Diversity Writing Contest When Hoop Dreams Die

Jeremy J. Gugino Spokane

I offer no fantastic stories of marches or protests or police brutality; those are things I know about only through the flashing pixels of television. I am a white, suburban man. I am Elijah Muhammad’s “Devil,” Huey Newton’s “Whitey,”and everyone’s enemy in the multi-cultural world of the 1990s.

You can read a thousand books to learn about the black experience, listen to a thousand rap tapes to talk the talk, but you can’t have understanding without experience. Mine came gradually one summer on a basketball court at St. John Fisher College in Western New York.

Basketball is a love of mine and the better the competition, the more I love it. The summer basketball league offered at the college in Rochester, N.Y., was a great opportunity for my friends and me, all white, to play against the city’s best.

In this case, the best were all inner-city black. That summer, at least three of them got invites to the vaunted Nike ABCD summer camp, a program reserved for the country’s top 100 players.

John Wallace played that summer, went on to star at Syracuse and last year was a first round draft pick of the New York Knicks.

My friends and I had nothing on these guys as far as ability goes. The first few weeks we saw unparalleled quickness; moves that would put a crick in your neck just by watching. Unfortunately we did a lot of watching.

I noticed it first in an early game. No one in the history of basketball has ever been as wide open as I was that entire game; my shoe prints are still firmly imprinted just outside the three-point line in the right corner.

The man guarding me was one of the three who went to the Nike camp, but he never laid a hand on me. He didn’t have to; I never got the ball. I waved my arms, shouted, even jumped up and down at one point, but nothing.

The entire summer went by that way and I left feeling cheated. I had spent $100 of my own money to play against the best in the city and all I got was a bill.

After the last week of games, I stood outside the gym waiting for my ride home when I noticed one of the elite players standing nearby. He was a marvelous point guard being recruited by Seton Hall and Providence and was generally regarded as one of the top 10 players in the state.

He was also one of the people whose priority seemed to be keeping the ball away from me. Knowing I wouldn’t see him again, I walked up to him and asked what was wrong with my game.

The question startled him and he asked me what I meant. I explained, and he started laughing.

“That’s just the way it is, man,” he replied. And that was it.

A few years later while interning at local television station, I came across a police report and saw that person’s name. He was a suspect in an armed-robbery case and I found out later this was his second or third offense.

I also learned that while I was away at college, this one-time hot recruit failed all the academic standards set by the NCAA, lost his scholarship and was living with his mother next door to a crack house.

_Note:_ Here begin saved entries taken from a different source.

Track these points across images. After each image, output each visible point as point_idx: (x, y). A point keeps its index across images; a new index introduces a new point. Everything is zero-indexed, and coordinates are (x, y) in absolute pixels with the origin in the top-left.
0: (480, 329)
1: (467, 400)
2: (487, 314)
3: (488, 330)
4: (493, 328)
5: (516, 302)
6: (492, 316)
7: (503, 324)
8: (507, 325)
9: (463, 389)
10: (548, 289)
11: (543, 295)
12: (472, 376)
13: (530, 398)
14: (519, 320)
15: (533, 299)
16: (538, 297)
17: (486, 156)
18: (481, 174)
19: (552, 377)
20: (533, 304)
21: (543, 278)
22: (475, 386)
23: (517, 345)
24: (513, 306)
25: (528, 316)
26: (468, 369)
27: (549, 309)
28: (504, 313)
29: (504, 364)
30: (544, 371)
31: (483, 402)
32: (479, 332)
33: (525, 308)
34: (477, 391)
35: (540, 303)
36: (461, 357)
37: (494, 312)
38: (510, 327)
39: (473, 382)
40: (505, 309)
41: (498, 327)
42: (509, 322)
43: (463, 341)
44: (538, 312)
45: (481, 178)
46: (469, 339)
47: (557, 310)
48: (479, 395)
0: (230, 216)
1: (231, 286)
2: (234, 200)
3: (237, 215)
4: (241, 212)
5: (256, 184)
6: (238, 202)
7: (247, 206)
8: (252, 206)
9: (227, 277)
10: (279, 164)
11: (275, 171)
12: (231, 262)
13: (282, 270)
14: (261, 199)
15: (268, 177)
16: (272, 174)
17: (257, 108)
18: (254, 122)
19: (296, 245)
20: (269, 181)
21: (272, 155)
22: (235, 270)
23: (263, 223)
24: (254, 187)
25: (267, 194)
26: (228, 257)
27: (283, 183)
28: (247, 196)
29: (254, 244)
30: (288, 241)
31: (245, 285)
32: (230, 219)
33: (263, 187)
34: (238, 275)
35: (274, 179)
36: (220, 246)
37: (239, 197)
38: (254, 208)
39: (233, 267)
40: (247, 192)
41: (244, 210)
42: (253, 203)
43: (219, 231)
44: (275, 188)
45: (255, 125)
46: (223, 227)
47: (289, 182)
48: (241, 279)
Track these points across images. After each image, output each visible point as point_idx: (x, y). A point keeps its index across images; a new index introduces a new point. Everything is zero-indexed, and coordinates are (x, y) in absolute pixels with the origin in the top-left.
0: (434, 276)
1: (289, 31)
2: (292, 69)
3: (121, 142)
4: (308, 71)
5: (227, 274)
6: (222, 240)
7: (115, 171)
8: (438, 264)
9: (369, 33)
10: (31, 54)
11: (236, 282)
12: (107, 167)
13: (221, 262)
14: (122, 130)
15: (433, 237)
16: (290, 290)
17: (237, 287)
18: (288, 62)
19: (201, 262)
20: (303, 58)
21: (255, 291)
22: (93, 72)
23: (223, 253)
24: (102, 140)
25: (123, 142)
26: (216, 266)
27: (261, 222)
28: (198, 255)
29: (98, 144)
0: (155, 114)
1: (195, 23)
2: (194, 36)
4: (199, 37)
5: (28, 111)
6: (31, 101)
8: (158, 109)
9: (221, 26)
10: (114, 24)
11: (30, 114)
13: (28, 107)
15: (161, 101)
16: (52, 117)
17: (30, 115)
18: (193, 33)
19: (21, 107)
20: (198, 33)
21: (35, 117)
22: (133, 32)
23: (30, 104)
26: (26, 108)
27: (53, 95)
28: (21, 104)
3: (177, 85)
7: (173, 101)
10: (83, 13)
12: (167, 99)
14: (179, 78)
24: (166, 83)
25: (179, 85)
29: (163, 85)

The human plight in this world comes with damning consequences, but often enough our human qualities are enough to offset them. Knowing what school that marvelous point guard went to, knowing what area of town he lived in and what kind of home life he had, I realized his plight was more like running a dark, impossible gauntlet.

I’ve long since forgiven him for not passing me the ball. It seems rather trivial, considering what I know now. I understand now that what happened to that gifted man was wrong, though I fear my understanding will never be enough.